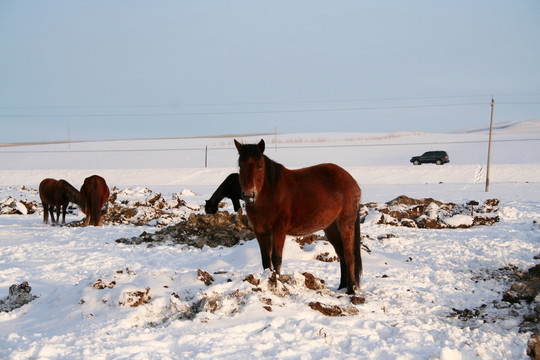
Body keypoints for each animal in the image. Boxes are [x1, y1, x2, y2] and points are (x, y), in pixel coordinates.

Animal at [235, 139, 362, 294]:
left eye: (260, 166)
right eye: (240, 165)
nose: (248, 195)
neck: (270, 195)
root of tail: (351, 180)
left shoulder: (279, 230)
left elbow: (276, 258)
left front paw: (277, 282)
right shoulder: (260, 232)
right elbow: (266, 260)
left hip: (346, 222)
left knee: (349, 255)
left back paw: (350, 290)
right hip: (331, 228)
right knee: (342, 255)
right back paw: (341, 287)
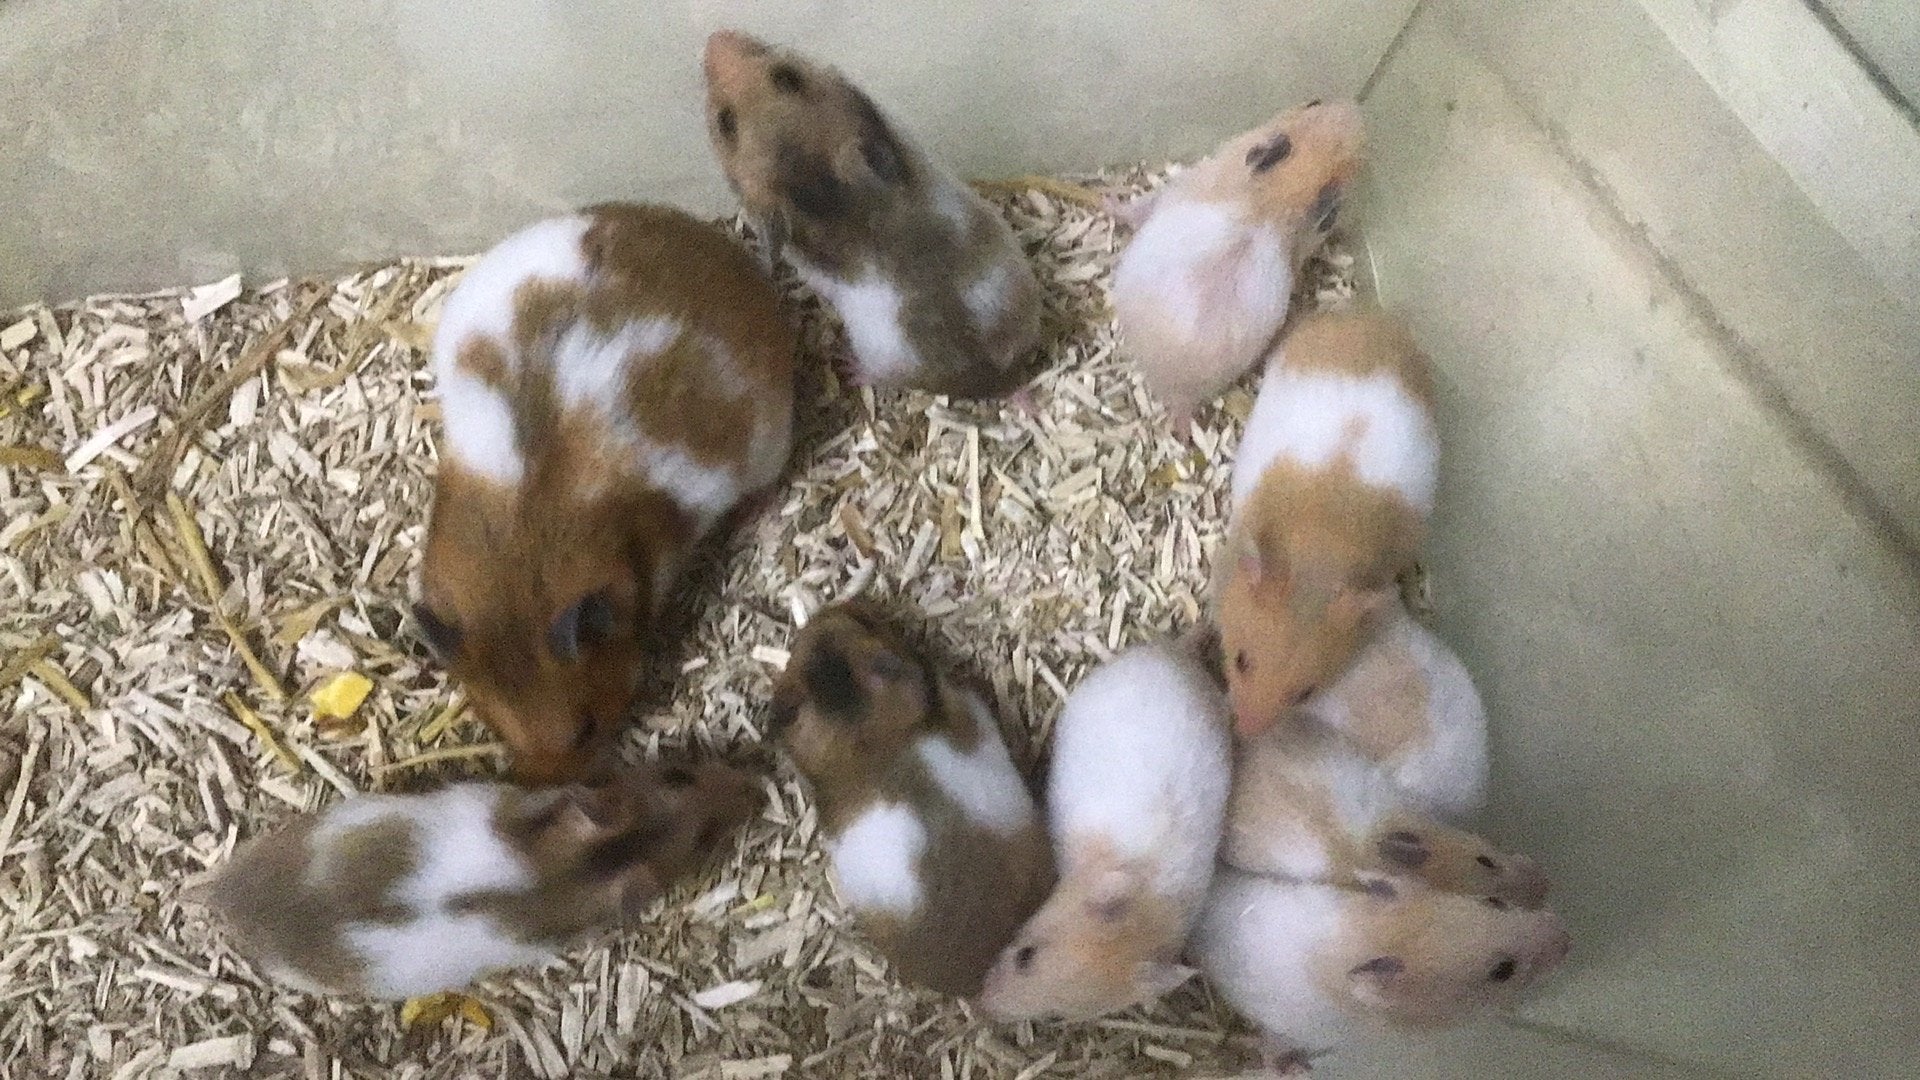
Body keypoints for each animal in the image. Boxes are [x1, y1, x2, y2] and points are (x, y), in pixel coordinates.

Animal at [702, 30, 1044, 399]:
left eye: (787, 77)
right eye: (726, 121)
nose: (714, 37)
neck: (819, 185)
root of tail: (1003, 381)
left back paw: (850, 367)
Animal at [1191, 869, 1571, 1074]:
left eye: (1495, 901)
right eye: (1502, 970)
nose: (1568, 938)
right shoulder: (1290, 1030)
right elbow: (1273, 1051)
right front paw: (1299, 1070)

══════════

# The problem:
The answer is the lines of the material above, from the one containing "right hip: (331, 228)" down to the one containing "left eye: (787, 77)", given exactly and without images.

# Written reply:
right hip: (331, 228)
right knee: (342, 255)
right back paw: (341, 287)
Body keypoints for each animal in the image. Boxes are [x1, y1, x2, y2] and points are (x, y), in pixel coordinates.

Animal at [702, 30, 1044, 399]:
left eye: (787, 77)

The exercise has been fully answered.